__TRY IT__.
Everything from the line containing "Предложить свои услуги" to the last line of the entries must be reproduced exactly, and nothing outside that range.
━━━━━━
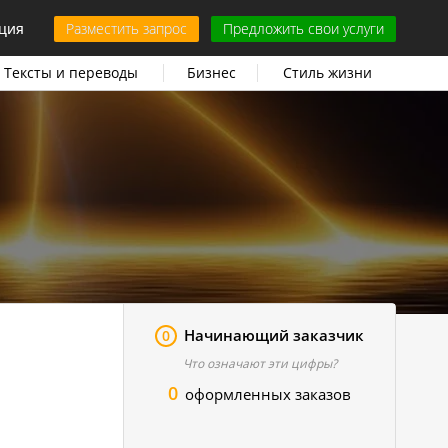
ция
Разместить запрос
Предложить свои услуги
Тексты и переводы
Бизнес
Стиль жизни
Начинающий заказчик
0
Что означают эти цифры?
0
оформленных заказов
━━━━━━
__RESPONSE AREA__.
Предложить свои услуги
Тексты и переводы
Бизнес
Стиль жизни
Начинающий заказчик
0
Что означают эти цифры?
0
оформленных заказов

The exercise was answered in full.